Posted in General life, NaBloPoMo

Friendships: mental sanity or insanity?

We all have those friendships. You know, the ones where we’re not sure whether we’re in the friendship because it’s good or because we’ve been friends for so long that it’s a given now. The friendships nobody else can really understand and sometimes, you’re at a loss too.

But they’re friendships that you keep. Not because they always make sense but because, well, they’re your friends. It’s difficult to explain.

I have a number of these friendships where the balance sometimes seems off and it’s difficult to explain them. The friends in question can be selfish, narcissistic and judgmental. They can be a challenge and a frustration at times. This is when people around you start contemplating an intervention because, to them, it’s obvious you’re in a toxic friendship.

**AVAILABLE DATA**
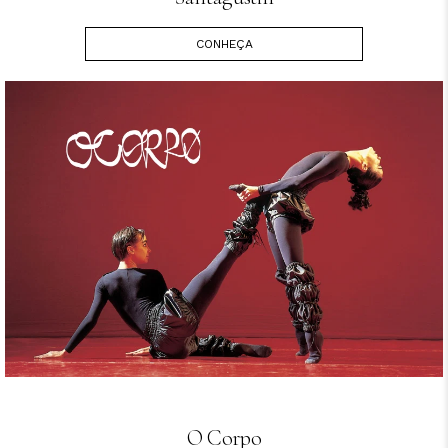
CONHEÇA
O Corpo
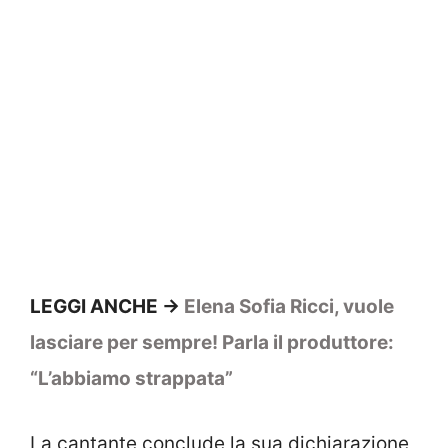
LEGGI ANCHE ->
Elena Sofia Ricci, vuole
lasciare per sempre! Parla il produttore:
“L’abbiamo strappata”
La cantante conclude la sua dichiarazione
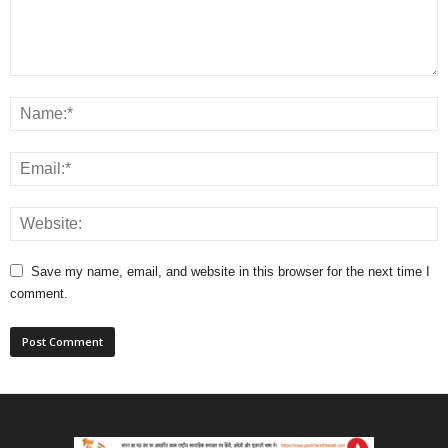
Save my name, email, and website in this browser for the next time I
comment.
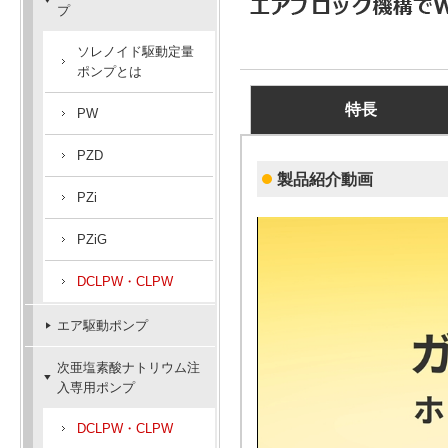
プ
ソレノイド駆動定量
ポンプとは
特長
PW
PZD
製品紹介動画
PZi
PZiG
DCLPW・CLPW
エア駆動ポンプ
次亜塩素酸ナトリウム注
入専用ポンプ
DCLPW・CLPW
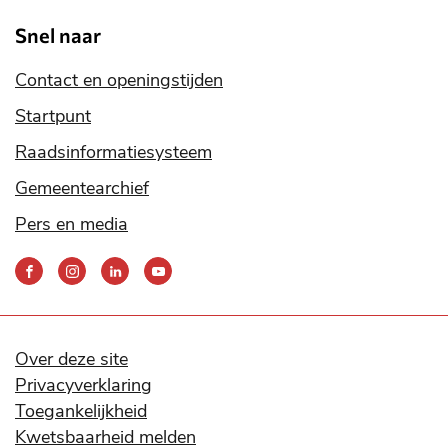
Snel naar
Contact en openingstijden
Startpunt
Raadsinformatiesysteem
Gemeentearchief
Pers en media
Bereik
ons
via
onze
social
Over deze site
media
Privacyverklaring
kanalen
Toegankelijkheid
Kwetsbaarheid melden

**PROMPT**
In the post about friendships, which three traits does the writer say the friends in question can have?

**YOUR SOLUTION**
They can be selfish, narcissistic and judgmental.